▶ **Job**
What follows is a set of records. Retype them exactly, leaving out the pictures.

--------------------------------

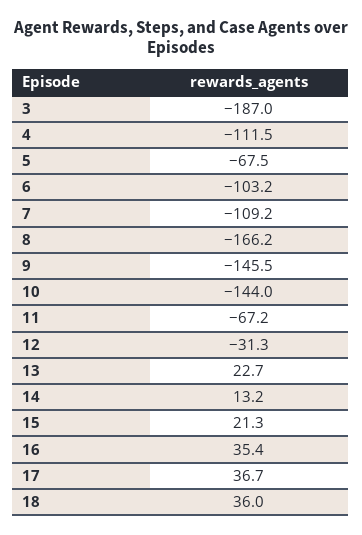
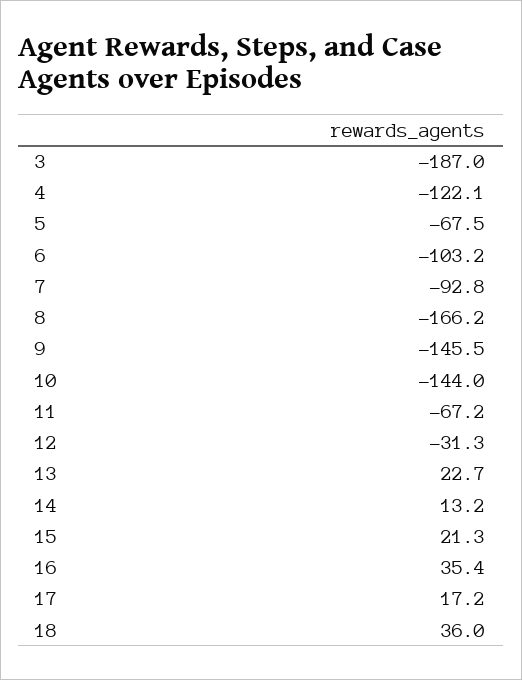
4: -111.5 -> -122.1
7: -109.2 -> -92.8
17: 36.7 -> 17.2

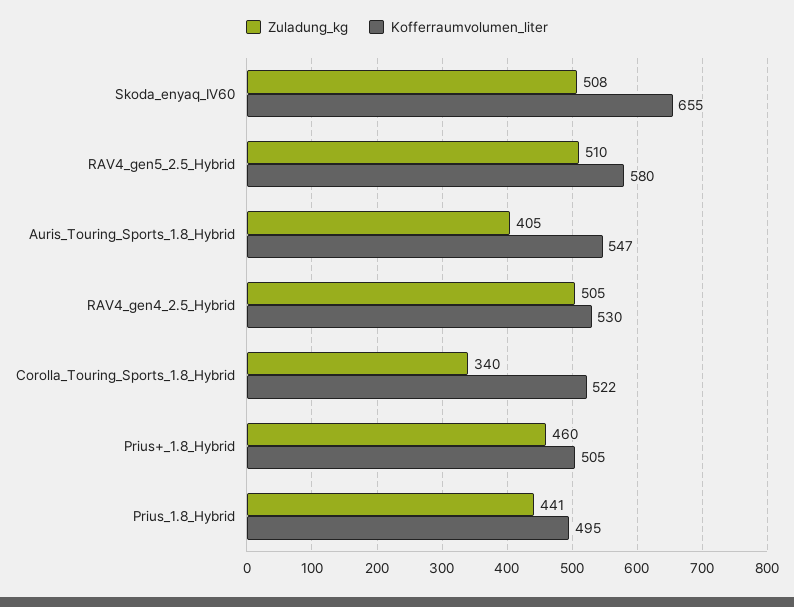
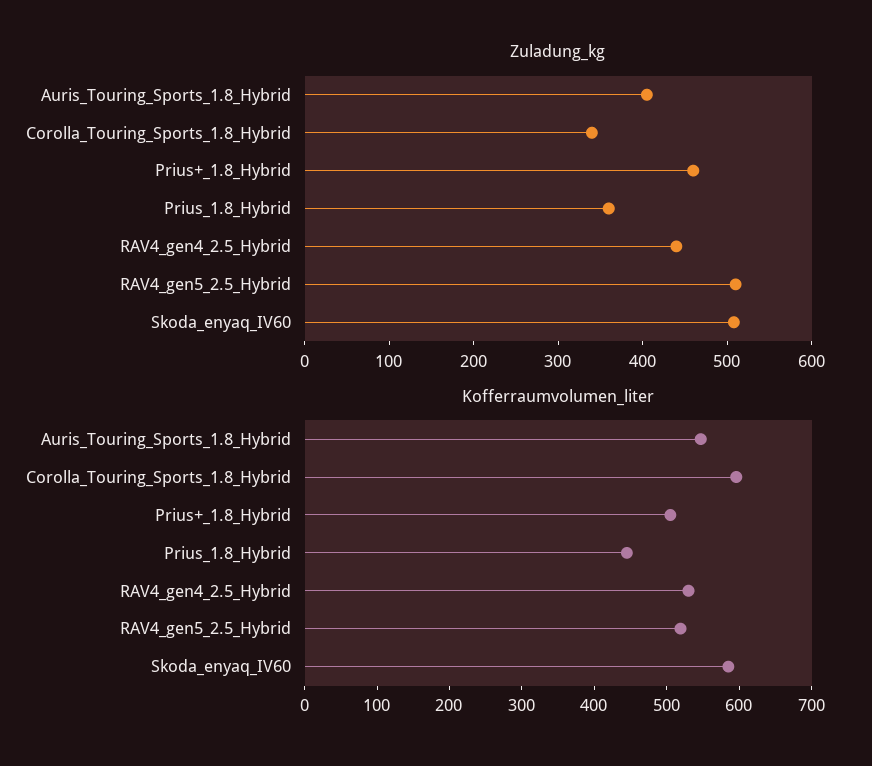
Kofferraumvolumen_liter, Skoda_enyaq_IV60: 655 -> 580
Kofferraumvolumen_liter, RAV4_gen5_2.5_Hybrid: 580 -> 520
Zuladung_kg, RAV4_gen4_2.5_Hybrid: 505 -> 440
Kofferraumvolumen_liter, Corolla_Touring_Sports_1.8_Hybrid: 522 -> 600
Zuladung_kg, Prius_1.8_Hybrid: 441 -> 360
Kofferraumvolumen_liter, Prius_1.8_Hybrid: 495 -> 440

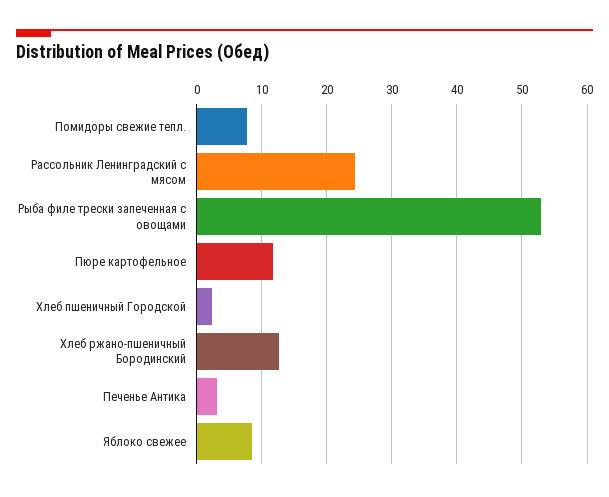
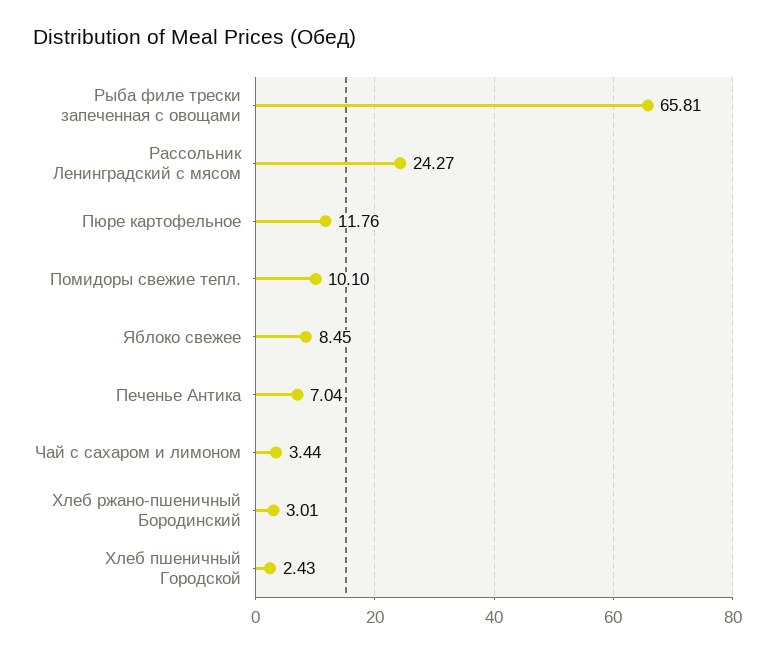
Помидоры свежие тепл.: 8 -> 10.1
Рыба филе трески запеченная с овощами: 53 -> 65.81
Хлеб ржано-пшеничный Бородинский: 13 -> 3.01
Печенье Антика: 3 -> 7.04
Чай с сахаром и лимоном: none -> 3.44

--------------------------------

▶ **Reply**
4: -111.5 -> -122.1
7: -109.2 -> -92.8
17: 36.7 -> 17.2

Kofferraumvolumen_liter, Skoda_enyaq_IV60: 655 -> 580
Kofferraumvolumen_liter, RAV4_gen5_2.5_Hybrid: 580 -> 520
Zuladung_kg, RAV4_gen4_2.5_Hybrid: 505 -> 440
Kofferraumvolumen_liter, Corolla_Touring_Sports_1.8_Hybrid: 522 -> 600
Zuladung_kg, Prius_1.8_Hybrid: 441 -> 360
Kofferraumvolumen_liter, Prius_1.8_Hybrid: 495 -> 440

Помидоры свежие тепл.: 8 -> 10.1
Рыба филе трески запеченная с овощами: 53 -> 65.81
Хлеб ржано-пшеничный Бородинский: 13 -> 3.01
Печенье Антика: 3 -> 7.04
Чай с сахаром и лимоном: none -> 3.44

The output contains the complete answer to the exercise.